Une action en justice pour diffamation - propos tenus contre l’un de ses membres, ont rapporté les médias - a été annoncée le 23 septembre 2013 par le Secrétaire général, Evariste Boshab Mabudj lors d’une conférence de presse quand au même moment, le propre Secrétaire général de la SCODE, Kinyongo Saleh, qui passait pour le plus vertueux serviteur de l’ancien ministre, annonçait avoir pris des sanctions: le rappel des assises de l’ancien ministre, ainsi que sa déchéance à l’issue d’un Congrès du parti à… convoquer «prochainement»!
DANS L’ORDRE DES MARTYRS…
Nul n’excluait l’hypothèse de voir le parti de Muyambo être… déserté demain de tous ses membres prééminents!
Pour Kinyongo Saleh, le président de SCODE a présenté, lors d’un atelier des Etats généraux des Concertations nationales, «un document dont le contenu ne contribue en rien au renforcement de la cohésion nationale. Ce document a été lu en lieu et place de celui de politique générale préparé par le parti au titre de sa contribution aux Concertations nationales».
Pour Kinyongo, le comportement de son président «constitue ni plus, ni moins qu’un mépris pour le Chef de l’Etat, initiateur des Concertations nationales et Autorité morale de la Majorité Présidentielle, un mépris pour l’ensemble du peuple congolais représenté par ses délégués aux assises des concertations nationales».
Ayant été enregistré aux assises au titre de membre de la Majorité présidentielle et présenté par son parti, le Secrétaire général de la Majorité présidentielle a «pris acte» de la demande de retrait sollicitée par le parti SCODE... Tout ça, pour ça?!
Muyambo est en passe d’être cité demain dans l’ordre des Martyrs de la Liberté de parole…
En un peu plus de deux semaines, tout au long des ateliers, sur tous les théâtres thématiques, des conflits plus ou moins sérieux se sont noués et se sont dénoués, des dossiers plus ou moins scabreux ont été agités comme à la tauromachie quand le torero qui affrontant le taureau, agite le chiffon rouge pour le piéger et l’amener à se déconsidérer; des mots mêlés de suppositions plus ou moins malhonnêtes, ont été entendus, des approbations ont été négociées pied à pied et arrachées, des ponctuations auraient pu ne pas alourdir des phrases soporifiques, des redondances de langage auraient pu être évitées.
De hauts parleurs vibraient de mille dénonciations - et ce fut un coup de génie cet évitement de la télé-spectacle. Les je te tiens, tu me tiens par la barbichette, étaient légion!
Il semble - et, finalement n’est-ce pas comme ça dans toues ces enceintes - que les vrais dossiers se soient traités sur d’autres théâtres, dans des colloques singuliers, sous l’ombre d’un coin d’immeuble, sur une banquette arrière d’un tout-terrain aux vitres teintées ou, plus élégamment, autour d’un repas d’amis.

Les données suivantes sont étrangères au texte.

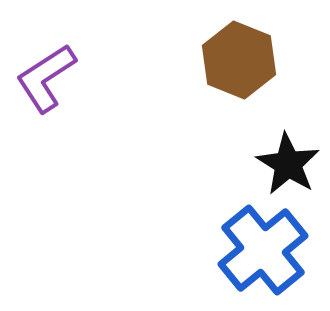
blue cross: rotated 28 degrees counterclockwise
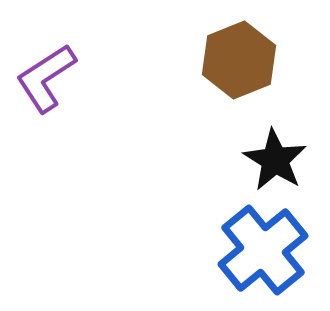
brown hexagon: rotated 16 degrees clockwise
black star: moved 13 px left, 4 px up
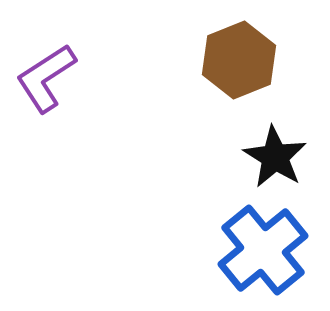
black star: moved 3 px up
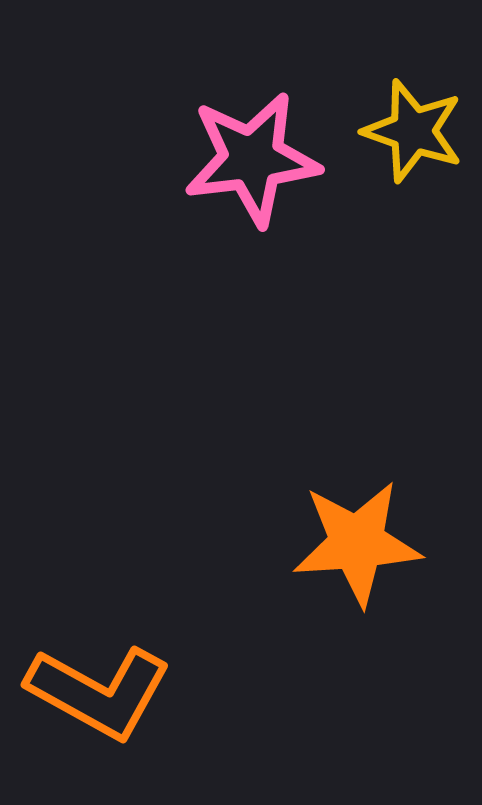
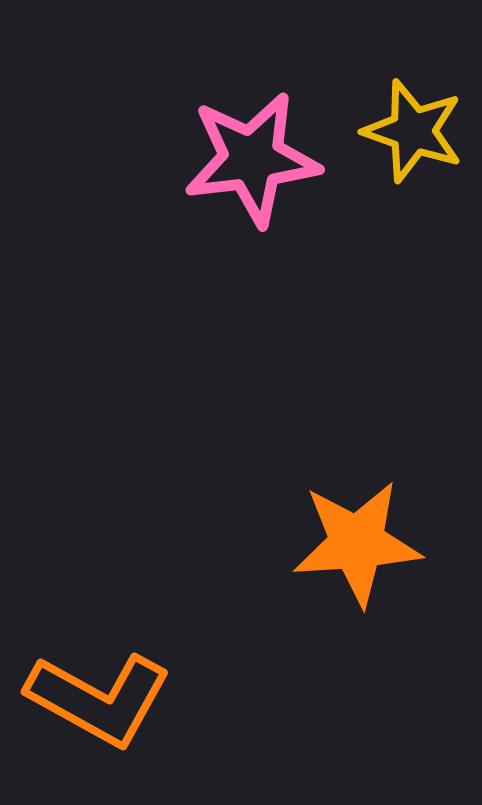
orange L-shape: moved 7 px down
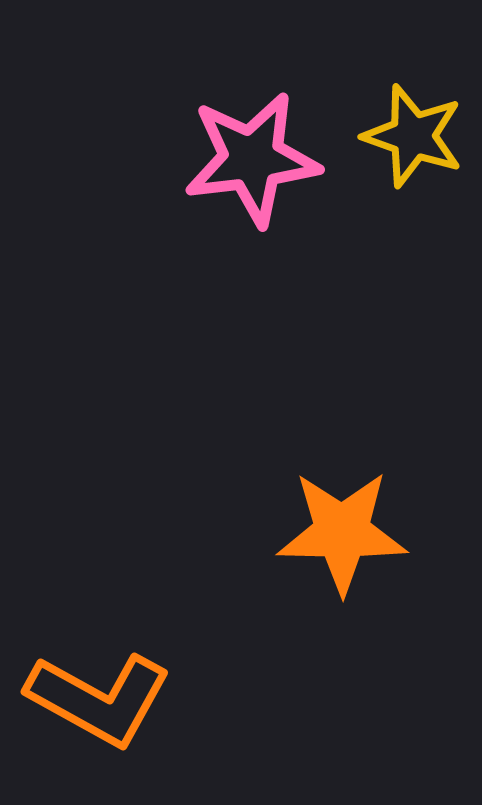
yellow star: moved 5 px down
orange star: moved 15 px left, 11 px up; rotated 5 degrees clockwise
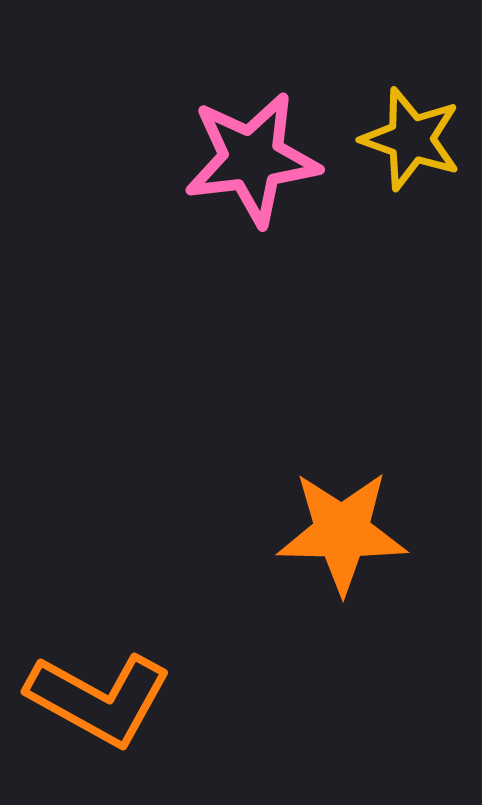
yellow star: moved 2 px left, 3 px down
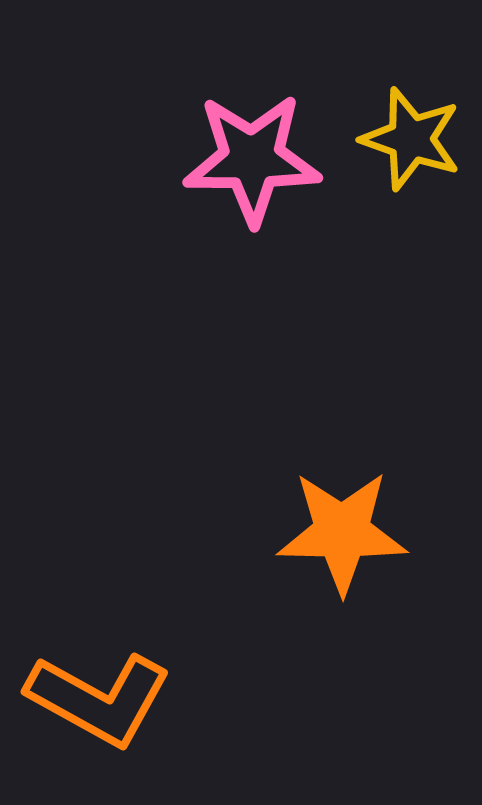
pink star: rotated 7 degrees clockwise
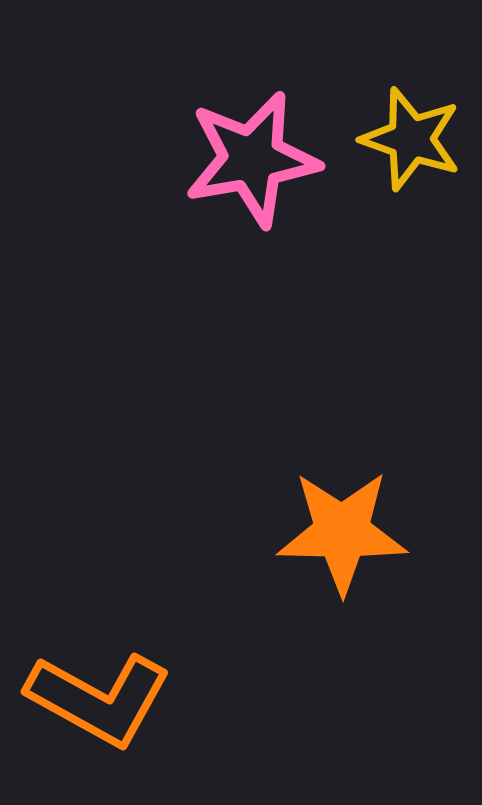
pink star: rotated 10 degrees counterclockwise
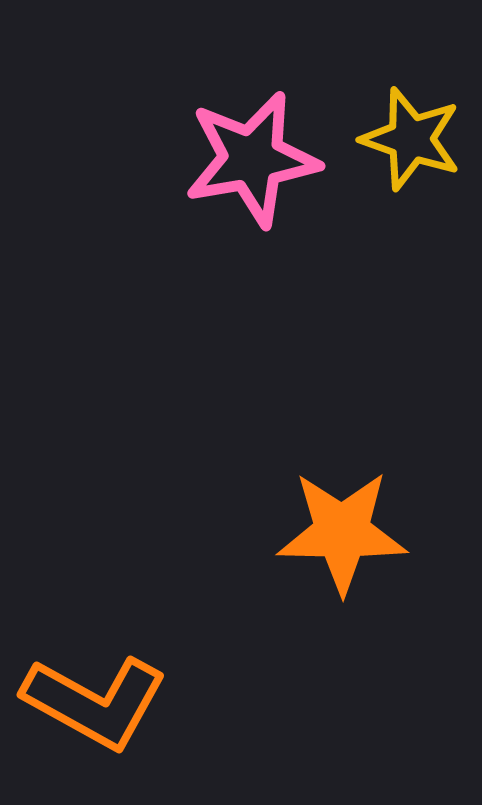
orange L-shape: moved 4 px left, 3 px down
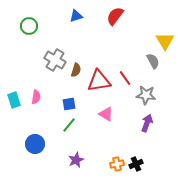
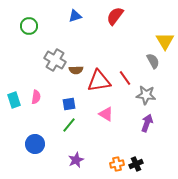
blue triangle: moved 1 px left
brown semicircle: rotated 72 degrees clockwise
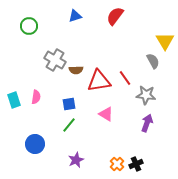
orange cross: rotated 32 degrees counterclockwise
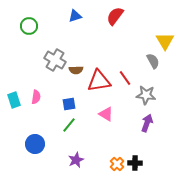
black cross: moved 1 px left, 1 px up; rotated 24 degrees clockwise
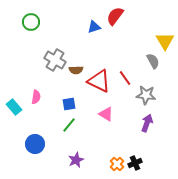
blue triangle: moved 19 px right, 11 px down
green circle: moved 2 px right, 4 px up
red triangle: rotated 35 degrees clockwise
cyan rectangle: moved 7 px down; rotated 21 degrees counterclockwise
black cross: rotated 24 degrees counterclockwise
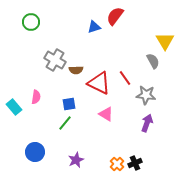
red triangle: moved 2 px down
green line: moved 4 px left, 2 px up
blue circle: moved 8 px down
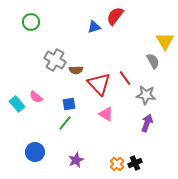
red triangle: moved 1 px down; rotated 20 degrees clockwise
pink semicircle: rotated 120 degrees clockwise
cyan rectangle: moved 3 px right, 3 px up
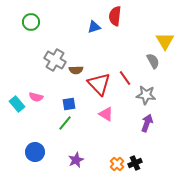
red semicircle: rotated 30 degrees counterclockwise
pink semicircle: rotated 24 degrees counterclockwise
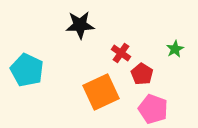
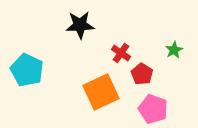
green star: moved 1 px left, 1 px down
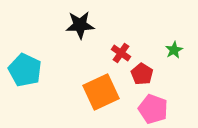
cyan pentagon: moved 2 px left
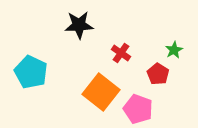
black star: moved 1 px left
cyan pentagon: moved 6 px right, 2 px down
red pentagon: moved 16 px right
orange square: rotated 27 degrees counterclockwise
pink pentagon: moved 15 px left
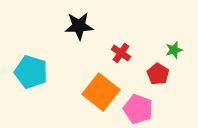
black star: moved 1 px down
green star: rotated 12 degrees clockwise
cyan pentagon: rotated 8 degrees counterclockwise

Quand on insinue que le défraiement annoncé a pu être un leurre, que tous les Concertateurs n’auraient pas tous été logés à la même enseigne, que ce forum né d’un projet noble du Président de la République, aurait pu être détourné pour devenir un traquenard, les grands discours sur les valeurs, voués à la postérité, pérorés sous les ors de la République, perdent un peu de leur superbe pour soudain prendre un ton détestable.
Qu’il n’en reste pas ou qu’il en reste peu, il faut avoir foi: il y a dans ce pays des gens qui ont une certaine idée de la politique et de la vie publique.